When Welcome Takes Shape

A story to serve as an analogy:

Earlier this year, while visiting Durham, North Carolina, I had the chance to stay in a tiny house. Not a small house – a tiny house: a self-contained residential unit of about 300–400 square feet.

And I fell in love with this cozy space.

Yes, it was small. But it was also deeply intentional. Everything had a place. Everything had a purpose. There was a kind of calm built into the space – a quiet coherence you could feel the moment you stepped inside. When you live in a place that small, you can only keep so much. What remains has to matter, whether functionally, aesthetically, or personally. There isn’t room for excess, or for things that don’t belong.

What surprised me most was how much that tiny house stayed with me after I left.

I don’t live in a large house, but it’s much bigger than that space. And still, I found myself thinking: what would it mean if every room in my home felt the way that tiny house felt?

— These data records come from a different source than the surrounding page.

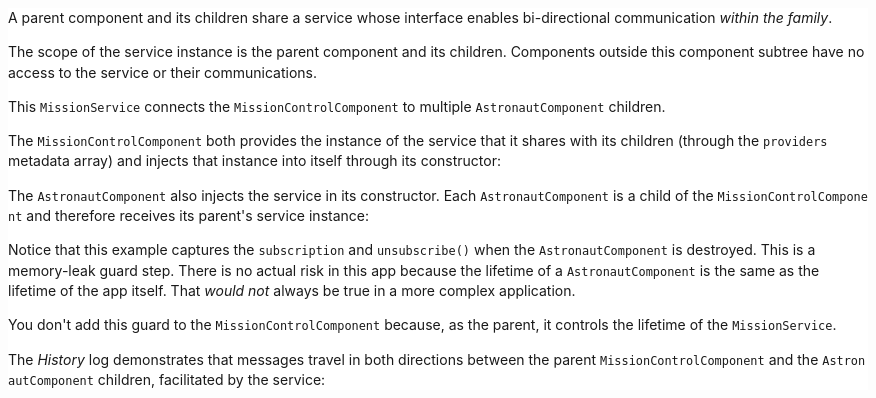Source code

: A parent component and its children share a service whose interface enables bi-directional communication
*within the family*.

The scope of the service instance is the parent component and its children.
Components outside this component subtree have no access to the service or their communications.

This `MissionService` connects the `MissionControlComponent` to multiple `AstronautComponent` children.


<code-example path="component-interaction/src/app/mission.service.ts" title="component-interaction/src/app/mission.service.ts">

</code-example>



The `MissionControlComponent` both provides the instance of the service that it shares with its children
(through the `providers` metadata array) and injects that instance into itself through its constructor:


<code-example path="component-interaction/src/app/missioncontrol.component.ts" title="component-interaction/src/app/missioncontrol.component.ts">

</code-example>



The `AstronautComponent` also injects the service in its constructor.
Each `AstronautComponent` is a child of the `MissionControlComponent` and therefore receives its parent's service instance:


<code-example path="component-interaction/src/app/astronaut.component.ts" title="component-interaction/src/app/astronaut.component.ts">

</code-example>



<div class="alert is-helpful">



Notice that this example captures the `subscription` and `unsubscribe()` when the `AstronautComponent` is destroyed.
This is a memory-leak guard step. There is no actual risk in this app because the
lifetime of a `AstronautComponent` is the same as the lifetime of the app itself.
That *would not* always be true in a more complex application.

You don't add this guard to the `MissionControlComponent` because, as the parent,
it controls the lifetime of the `MissionService`.

</div>



The *History* log demonstrates that messages travel in both directions between
the parent `MissionControlComponent` and the `AstronautComponent` children,
facilitated by the service:
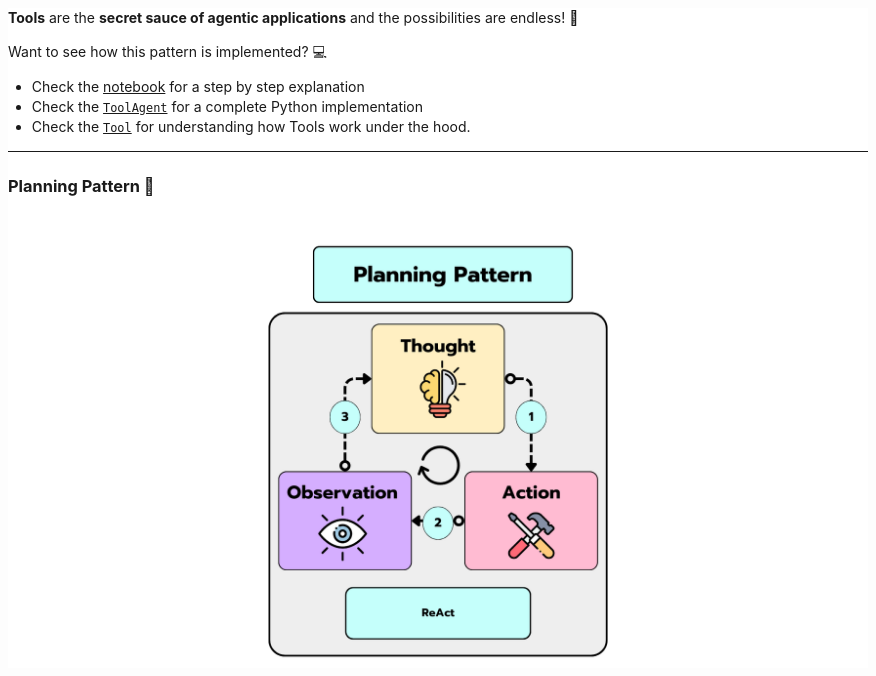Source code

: **Tools** are the **secret sauce of agentic applications** and the possibilities are endless! 🥫

Want to see how this pattern is implemented? 💻

- Check the [notebook](notebooks/tool_pattern.ipynb) for a step by step explanation
- Check the [`ToolAgent`](src/agentic_patterns/tool_pattern/tool_agent.py) for a complete Python implementation
- Check the [`Tool`](src/agentic_patterns/tool_pattern/tool.py) for understanding how Tools work under the hood.

---

### Planning Pattern 🧠

<p align="center">
    <img alt="logo" src="img/planning_pattern.png" width=500 />
</p>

So recently, I’ve been rearranging and reimagining my space. I’ve been more deliberate about what I bring into each room. Photos of people I love. Images from nature that steady me. Fewer things overall, and more intention behind the things that remain.

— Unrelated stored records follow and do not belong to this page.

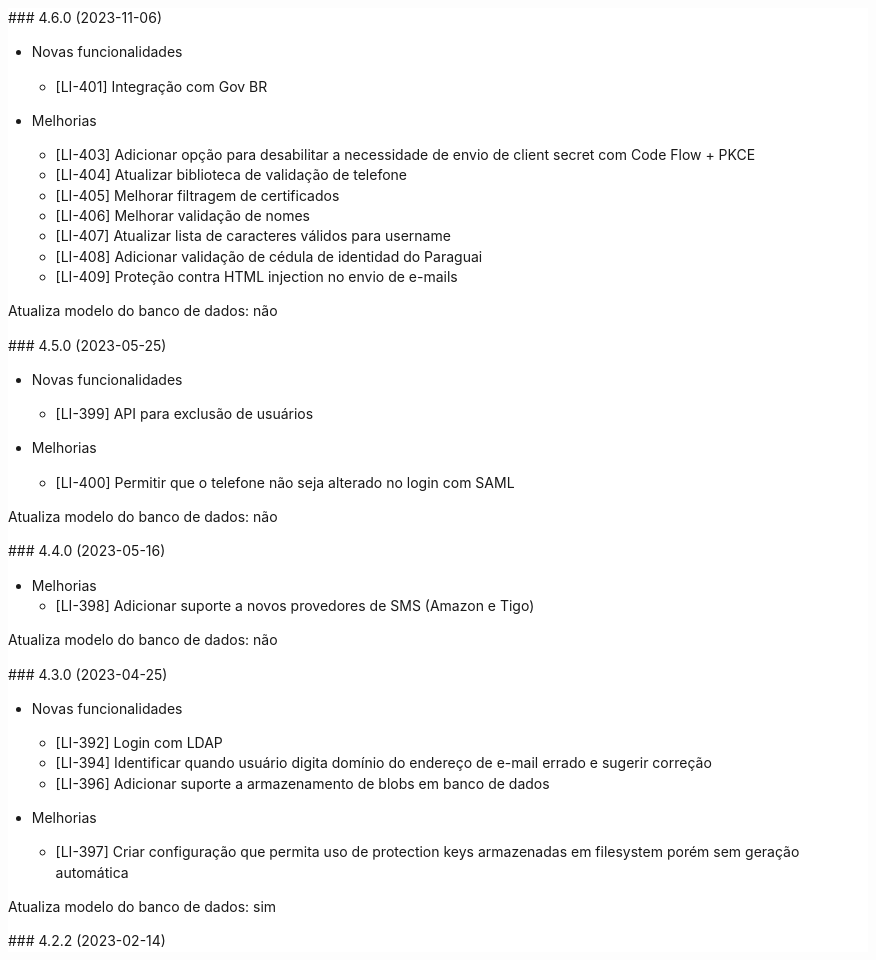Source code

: <a name="v4-6-0" />
### 4.6.0 (2023-11-06)

* Novas funcionalidades
  * [LI-401] Integração com Gov BR

* Melhorias
  * [LI-403] Adicionar opção para desabilitar a necessidade de envio de client secret com Code Flow + PKCE
  * [LI-404] Atualizar biblioteca de validação de telefone
  * [LI-405] Melhorar filtragem de certificados
  * [LI-406] Melhorar validação de nomes
  * [LI-407] Atualizar lista de caracteres válidos para username
  * [LI-408] Adicionar validação de cédula de identidad do Paraguai
  * [LI-409] Proteção contra HTML injection no envio de e-mails

Atualiza modelo do banco de dados: não

<a name="v4-5-0" />
### 4.5.0 (2023-05-25)

* Novas funcionalidades
  * [LI-399] API para exclusão de usuários

* Melhorias
  * [LI-400] Permitir que o telefone não seja alterado no login com SAML

Atualiza modelo do banco de dados: não

<a name="v4-4-0" />
### 4.4.0 (2023-05-16)

* Melhorias
  * [LI-398] Adicionar suporte a novos provedores de SMS (Amazon e Tigo)

Atualiza modelo do banco de dados: não

<a name="v4-3-0" />
### 4.3.0 (2023-04-25)

* Novas funcionalidades
  * [LI-392] Login com LDAP
  * [LI-394] Identificar quando usuário digita domínio do endereço de e-mail errado e sugerir correção
  * [LI-396] Adicionar suporte a armazenamento de blobs em banco de dados

* Melhorias
  * [LI-397] Criar configuração que permita uso de protection keys armazenadas em filesystem porém sem geração automática

Atualiza modelo do banco de dados: sim

<a name="v4-2-2" />
### 4.2.2 (2023-02-14)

Here’s where I’m going with this: the feeling I experienced last spring didn’t disappear. It took shape. It transformed the rooms of my house.

And that’s what has stayed with me.

Communities can do that for people too. They can make us feel welcome. They can make us feel at ease. They can offer a sense of belonging that settles into our bodies and stays there long after we’ve left.

If a small, intentional space can reshape how we inhabit our own homes, what might be possible in the communities we build with one another?

What might take form – slowly, unexpectedly – if we created spaces of care and connection so thoughtfully that people carried them into places we could never predict?